Prompt: Every entry that follows should be output exactly, and every image in it left out.

(Saved entries)

- - - - -

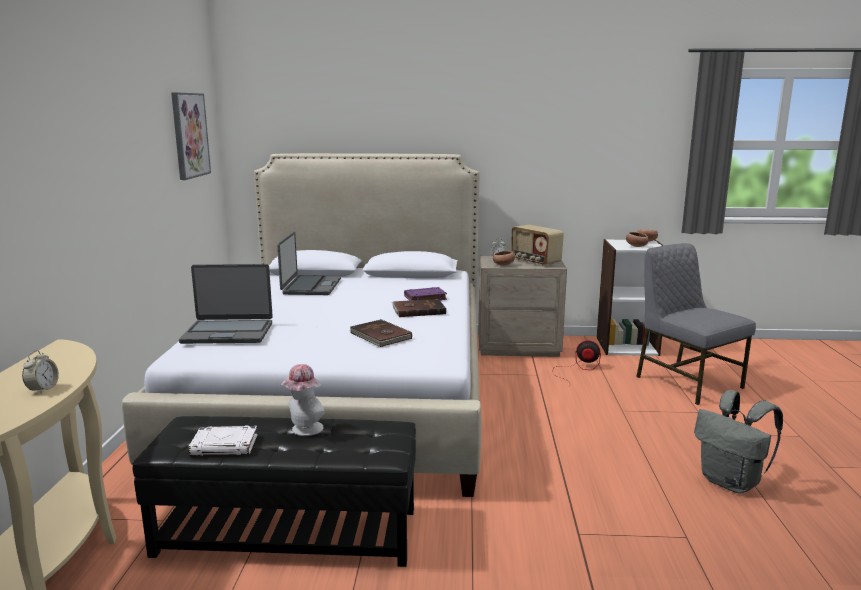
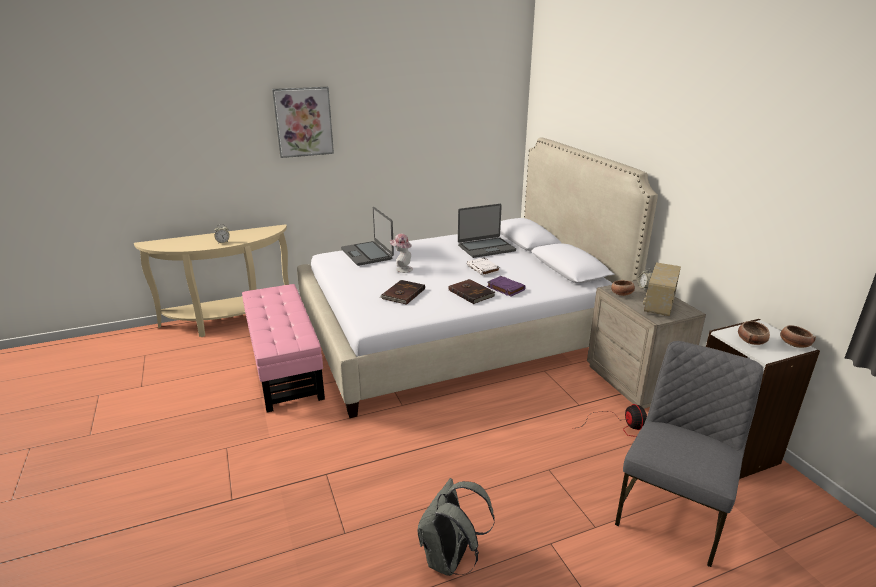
camera: 65 degrees right, 10 degrees up
black ottoman [132,416,416,567] -> pink ottoman [242,284,325,412]
picture [171,92,211,180] -> picture moved to [272,87,334,158]
white book [189,425,257,456] -> white book moved to [467,257,500,276]
hat [280,364,325,436] -> hat moved to [390,234,413,273]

- - - - -

Answer for this exercise:
camera: 65 degrees right, 10 degrees up
black ottoman [132,416,416,567] -> pink ottoman [242,284,325,412]
picture [171,92,211,180] -> picture moved to [272,87,334,158]
white book [189,425,257,456] -> white book moved to [467,257,500,276]
hat [280,364,325,436] -> hat moved to [390,234,413,273]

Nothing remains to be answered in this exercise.